▶ _Task description_
A picture-free, exact transcript of the entries below is required.

▶ _Raw data_

+++

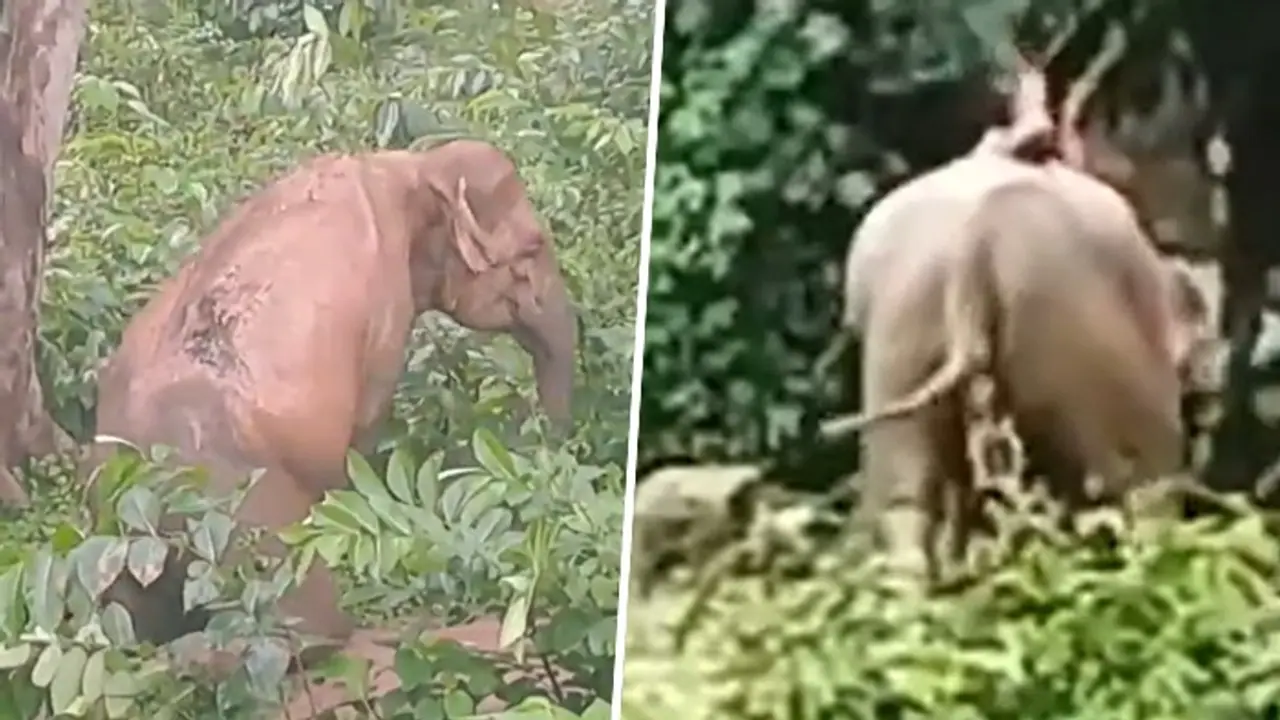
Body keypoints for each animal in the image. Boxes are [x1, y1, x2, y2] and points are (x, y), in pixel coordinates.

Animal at [83, 138, 578, 661]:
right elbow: (364, 424)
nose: (547, 448)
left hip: (113, 543)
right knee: (302, 623)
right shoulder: (386, 311)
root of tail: (136, 477)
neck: (412, 168)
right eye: (533, 247)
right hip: (236, 502)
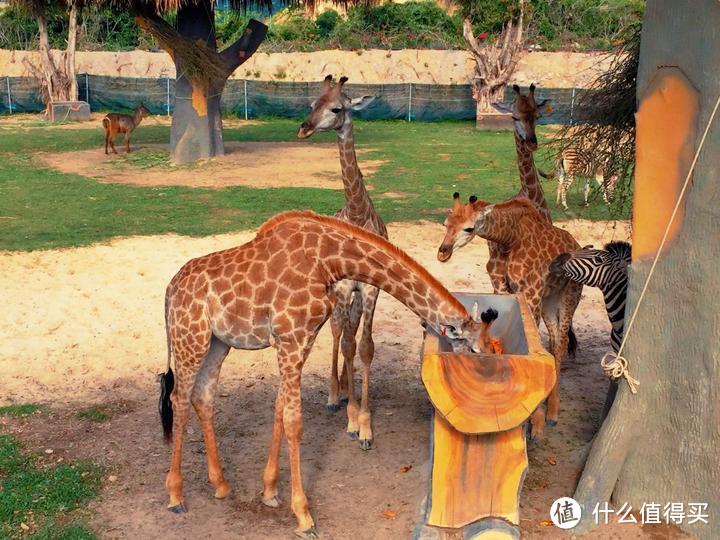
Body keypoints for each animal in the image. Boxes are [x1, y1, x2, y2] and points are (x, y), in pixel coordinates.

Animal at [436, 196, 584, 440]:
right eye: (445, 223)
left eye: (469, 228)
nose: (443, 252)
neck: (509, 238)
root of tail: (577, 245)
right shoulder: (502, 287)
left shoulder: (531, 291)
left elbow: (532, 344)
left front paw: (536, 425)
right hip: (549, 300)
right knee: (554, 341)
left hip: (568, 296)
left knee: (560, 343)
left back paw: (552, 414)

+++

▶ _Answer space_
Body keypoints for each animal in the image. Boxes are [x1, y1, x2, y2] and points are (x, y), in pixel coordinates.

Animal at [83, 138, 578, 661]:
right elbow: (364, 424)
nose: (547, 448)
left hip: (113, 543)
right knee: (302, 623)
right shoulder: (386, 311)
root of tail: (136, 477)
neck: (412, 168)
right eye: (533, 247)
right hip: (236, 502)
Body keypoints for each animal in the image. Boxes are [x1, y1, x2, y2] and points are (x, y), in pixel coordinates.

Animal at [436, 196, 584, 440]:
right eye: (445, 223)
left eye: (469, 228)
nose: (443, 252)
neck: (509, 238)
root of tail: (577, 245)
right shoulder: (502, 287)
left shoulder: (531, 291)
left elbow: (532, 344)
left front paw: (536, 425)
right hip: (549, 300)
right knee: (554, 341)
left hip: (568, 296)
left knee: (560, 343)
left back paw: (552, 414)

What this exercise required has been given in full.